At the vet I was shocked that no one had asked me about Glass. Some seemed curious, others did double takes but no one actually asked. This is worth mentioning because the vet was quite busy. On Friday when I had a plumber over to fix our stopped sink he couldn’t help but ask me. During his visit he would steal glances and finally when he was ready to leave his curiosity got the better of him, “Is that Glass?” he asked. He then asked me a series of questions ranging from what it did, to how it felt. I answered the questions and did a screencast to my Note 3 so he could see what I was doing. He had a smile on his face the entire time and punctuated what I said with an excited, but withheld “wow”. Finally the topic changed to privacy. “Are you recording me now?” he asked politely. I said I wasn’t, and then I showed him what it looks like when someone with Glass records video. I showed him that I had to constantly stare at him uncomfortably and that the prism above my eye was lit the entire time. Lastly I told him to look at the prism closely and that he could see himself. He laughed and said that it was fairly obvious and that privacy concerns seem to be overblown. Lastly I told him that recording video eats the battery and that it’s not worth it, to me anyway, to be a creeper.

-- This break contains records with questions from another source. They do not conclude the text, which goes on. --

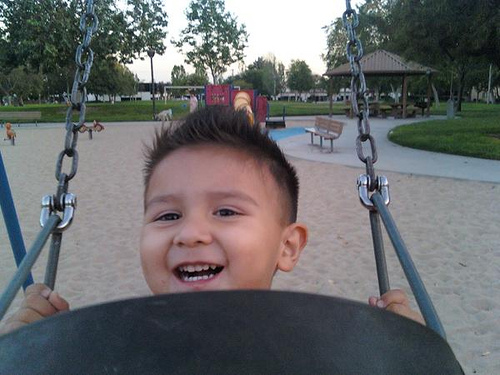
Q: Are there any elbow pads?
A: No, there are no elbow pads.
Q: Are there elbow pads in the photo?
A: No, there are no elbow pads.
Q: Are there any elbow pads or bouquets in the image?
A: No, there are no elbow pads or bouquets.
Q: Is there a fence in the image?
A: No, there are no fences.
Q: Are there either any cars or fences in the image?
A: No, there are no fences or cars.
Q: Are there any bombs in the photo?
A: No, there are no bombs.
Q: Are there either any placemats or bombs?
A: No, there are no bombs or placemats.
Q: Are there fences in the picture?
A: No, there are no fences.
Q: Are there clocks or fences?
A: No, there are no fences or clocks.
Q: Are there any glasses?
A: No, there are no glasses.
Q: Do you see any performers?
A: No, there are no performers.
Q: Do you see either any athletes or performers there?
A: No, there are no performers or athletes.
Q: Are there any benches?
A: Yes, there is a bench.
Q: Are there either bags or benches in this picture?
A: Yes, there is a bench.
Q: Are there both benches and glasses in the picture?
A: No, there is a bench but no glasses.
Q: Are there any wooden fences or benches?
A: Yes, there is a wood bench.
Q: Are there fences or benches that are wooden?
A: Yes, the bench is wooden.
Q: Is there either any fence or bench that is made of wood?
A: Yes, the bench is made of wood.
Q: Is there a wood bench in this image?
A: Yes, there is a wood bench.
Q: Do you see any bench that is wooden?
A: Yes, there is a bench that is wooden.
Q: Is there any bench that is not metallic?
A: Yes, there is a wooden bench.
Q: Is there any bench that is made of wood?
A: Yes, there is a bench that is made of wood.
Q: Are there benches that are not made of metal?
A: Yes, there is a bench that is made of wood.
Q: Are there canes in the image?
A: No, there are no canes.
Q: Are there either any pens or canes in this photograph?
A: No, there are no canes or pens.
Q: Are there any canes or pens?
A: No, there are no canes or pens.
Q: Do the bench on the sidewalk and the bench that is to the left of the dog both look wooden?
A: Yes, both the bench and the bench are wooden.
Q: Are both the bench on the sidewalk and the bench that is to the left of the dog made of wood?
A: Yes, both the bench and the bench are made of wood.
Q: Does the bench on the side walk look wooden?
A: Yes, the bench is wooden.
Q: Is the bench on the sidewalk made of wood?
A: Yes, the bench is made of wood.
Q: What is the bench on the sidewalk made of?
A: The bench is made of wood.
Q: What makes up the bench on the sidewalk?
A: The bench is made of wood.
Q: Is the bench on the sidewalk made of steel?
A: No, the bench is made of wood.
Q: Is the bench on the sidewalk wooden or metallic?
A: The bench is wooden.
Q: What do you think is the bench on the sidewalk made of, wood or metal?
A: The bench is made of wood.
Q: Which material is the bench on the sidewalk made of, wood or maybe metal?
A: The bench is made of wood.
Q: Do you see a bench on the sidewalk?
A: Yes, there is a bench on the sidewalk.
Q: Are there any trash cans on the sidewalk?
A: No, there is a bench on the sidewalk.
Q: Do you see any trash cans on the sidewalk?
A: No, there is a bench on the sidewalk.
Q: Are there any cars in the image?
A: No, there are no cars.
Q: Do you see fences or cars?
A: No, there are no cars or fences.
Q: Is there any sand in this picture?
A: Yes, there is sand.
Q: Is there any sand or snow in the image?
A: Yes, there is sand.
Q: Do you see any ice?
A: No, there is no ice.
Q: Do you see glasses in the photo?
A: No, there are no glasses.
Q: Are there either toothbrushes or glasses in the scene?
A: No, there are no glasses or toothbrushes.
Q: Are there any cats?
A: No, there are no cats.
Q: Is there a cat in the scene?
A: No, there are no cats.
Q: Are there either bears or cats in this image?
A: No, there are no cats or bears.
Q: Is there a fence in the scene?
A: No, there are no fences.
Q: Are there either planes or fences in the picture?
A: No, there are no fences or planes.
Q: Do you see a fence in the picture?
A: No, there are no fences.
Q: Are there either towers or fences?
A: No, there are no fences or towers.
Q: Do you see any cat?
A: No, there are no cats.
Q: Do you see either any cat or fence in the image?
A: No, there are no cats or fences.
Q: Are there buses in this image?
A: No, there are no buses.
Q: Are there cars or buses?
A: No, there are no buses or cars.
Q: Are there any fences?
A: No, there are no fences.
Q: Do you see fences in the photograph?
A: No, there are no fences.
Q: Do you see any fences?
A: No, there are no fences.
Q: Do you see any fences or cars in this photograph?
A: No, there are no fences or cars.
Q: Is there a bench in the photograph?
A: Yes, there is a bench.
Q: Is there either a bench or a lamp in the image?
A: Yes, there is a bench.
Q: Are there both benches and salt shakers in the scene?
A: No, there is a bench but no salt shakers.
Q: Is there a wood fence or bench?
A: Yes, there is a wood bench.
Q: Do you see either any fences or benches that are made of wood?
A: Yes, the bench is made of wood.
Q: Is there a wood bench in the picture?
A: Yes, there is a wood bench.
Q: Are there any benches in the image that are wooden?
A: Yes, there is a bench that is wooden.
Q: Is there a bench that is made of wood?
A: Yes, there is a bench that is made of wood.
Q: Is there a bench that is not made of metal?
A: Yes, there is a bench that is made of wood.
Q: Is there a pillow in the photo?
A: No, there are no pillows.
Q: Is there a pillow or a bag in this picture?
A: No, there are no pillows or bags.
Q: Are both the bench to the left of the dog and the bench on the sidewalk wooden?
A: Yes, both the bench and the bench are wooden.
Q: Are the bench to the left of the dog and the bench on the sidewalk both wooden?
A: Yes, both the bench and the bench are wooden.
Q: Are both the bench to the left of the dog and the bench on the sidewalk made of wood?
A: Yes, both the bench and the bench are made of wood.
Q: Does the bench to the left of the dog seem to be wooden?
A: Yes, the bench is wooden.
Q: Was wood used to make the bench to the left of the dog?
A: Yes, the bench is made of wood.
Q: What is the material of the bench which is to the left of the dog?
A: The bench is made of wood.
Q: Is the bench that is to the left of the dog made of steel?
A: No, the bench is made of wood.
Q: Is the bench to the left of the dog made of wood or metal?
A: The bench is made of wood.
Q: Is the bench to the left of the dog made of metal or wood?
A: The bench is made of wood.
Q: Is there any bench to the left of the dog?
A: Yes, there is a bench to the left of the dog.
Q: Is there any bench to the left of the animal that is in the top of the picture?
A: Yes, there is a bench to the left of the dog.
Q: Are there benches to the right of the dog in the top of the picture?
A: No, the bench is to the left of the dog.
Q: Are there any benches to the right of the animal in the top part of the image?
A: No, the bench is to the left of the dog.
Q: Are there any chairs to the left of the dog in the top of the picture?
A: No, there is a bench to the left of the dog.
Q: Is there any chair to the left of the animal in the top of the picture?
A: No, there is a bench to the left of the dog.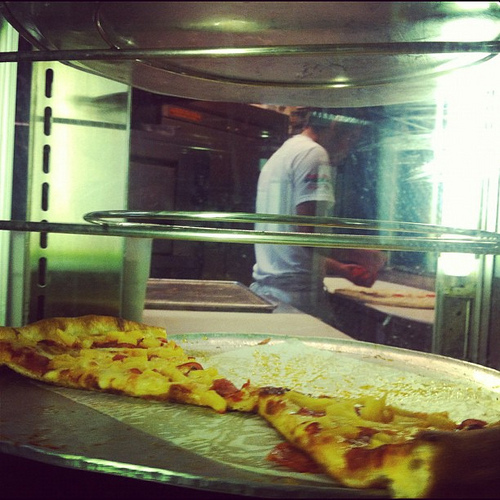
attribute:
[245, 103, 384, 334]
man — making pizza, looking down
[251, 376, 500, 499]
pizza — sliced, large, triangle shape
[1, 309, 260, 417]
pizza — sliced, large, triangle shape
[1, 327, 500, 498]
tray — metallic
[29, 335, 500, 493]
paper — greasy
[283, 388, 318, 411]
pineapple — chunked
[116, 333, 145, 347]
pineapple — chunked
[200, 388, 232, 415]
pineapple — chunked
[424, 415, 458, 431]
pineapple — chunked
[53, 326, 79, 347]
pineapple — chunked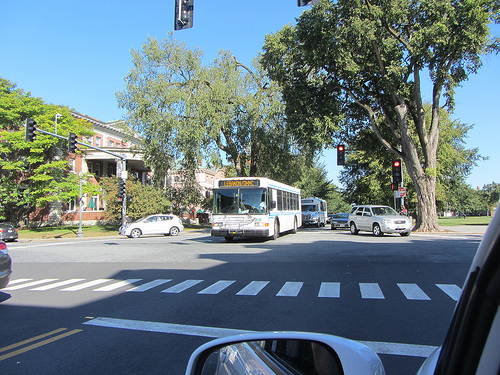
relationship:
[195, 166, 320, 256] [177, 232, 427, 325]
bus on road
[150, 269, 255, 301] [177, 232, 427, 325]
line on road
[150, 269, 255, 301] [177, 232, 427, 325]
line in road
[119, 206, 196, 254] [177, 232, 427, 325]
car on road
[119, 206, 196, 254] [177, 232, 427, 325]
car in road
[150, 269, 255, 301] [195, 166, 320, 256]
line near bus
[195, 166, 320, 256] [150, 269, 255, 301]
bus near line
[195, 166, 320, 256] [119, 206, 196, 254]
bus near car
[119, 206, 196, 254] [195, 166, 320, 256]
car near bus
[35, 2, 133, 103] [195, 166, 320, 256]
sky above bus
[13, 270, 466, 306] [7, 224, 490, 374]
lines in road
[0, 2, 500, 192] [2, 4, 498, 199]
sky with no clouds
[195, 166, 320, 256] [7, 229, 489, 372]
bus driving on road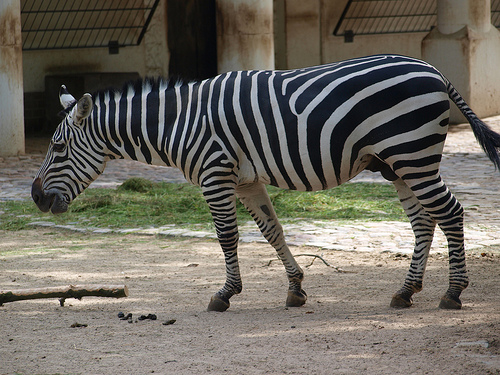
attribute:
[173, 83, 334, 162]
stripes — black, white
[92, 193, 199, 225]
grass — green, cut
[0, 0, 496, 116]
wall — white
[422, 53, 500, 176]
tail — long, bushy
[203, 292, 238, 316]
hoof — gray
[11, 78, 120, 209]
head — down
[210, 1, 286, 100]
column — stone, thick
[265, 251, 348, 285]
twig — small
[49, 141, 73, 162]
eye — black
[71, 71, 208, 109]
hair — spiked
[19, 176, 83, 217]
mouth — closed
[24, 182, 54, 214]
nose — black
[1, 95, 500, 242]
field — grassy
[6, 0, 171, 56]
rail — metal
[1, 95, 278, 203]
walkway — stone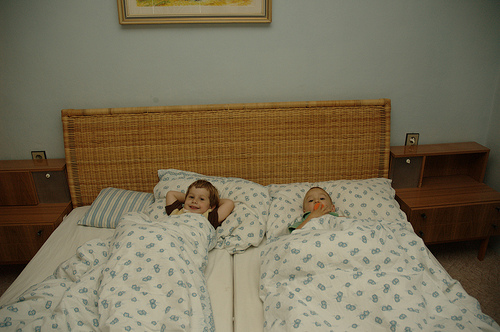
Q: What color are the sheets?
A: White.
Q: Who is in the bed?
A: Children.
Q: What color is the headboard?
A: Brown.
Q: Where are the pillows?
A: On bed.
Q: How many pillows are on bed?
A: Three.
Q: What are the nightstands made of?
A: Wood.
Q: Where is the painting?
A: Above headboard.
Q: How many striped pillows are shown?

In my first week with Glass I was able to partake in what Google has called their biggest software update to Glass yet, XE 12. Google released XE 12 on Tuesday and the update is just as big as they said it would be. So big in fact, that I it ruined an article I was writing at the time. XE 12 answered a few of my complaints about Glass, namely YouTube upload and Hangouts. On Wednesday, Google also introduced new Glassware: The Wall Street Journal, Weather Alert and Winkfeed. Out of those I have only installed Weather Alert but I haven’t gotten a chance to experience it yet. One thing I really want for Glass is an app store to better organize the Glassware. As it stands now, it’s just a long list organized by Alphabetical order. My favorite thing about XE 12 is Hangouts integration. I can now finally talk to my friends on Hangouts without having to grab my Note. While XE 12 is a feature packed update, it also brought lag. Scrolling through the UI with the trackpad now can sometimes cause this jitteriness and slow down. What is odd is that it doesn’t happen all the time, but when it does I have to shutdown and reboot because it gets so bad. Another thing I’ve noticed about XE 12 is worse battery life. On XE 11 I wasn’t almost unaware that Glass even had a battery. It was truly as magical as I had hyped it to be. With XE 12 I noticed that simple things like messaging kill the battery fairly quickly.

So far my journey through Glass has been inspiring. Like all new technologies, there are quirks and bits missing but I think Google is doing a fantastic job updating Glass and making it the best it can be. Glass will only improve and continue to get better. For now I will continue my journey through Glass and document it to the best of my abilities.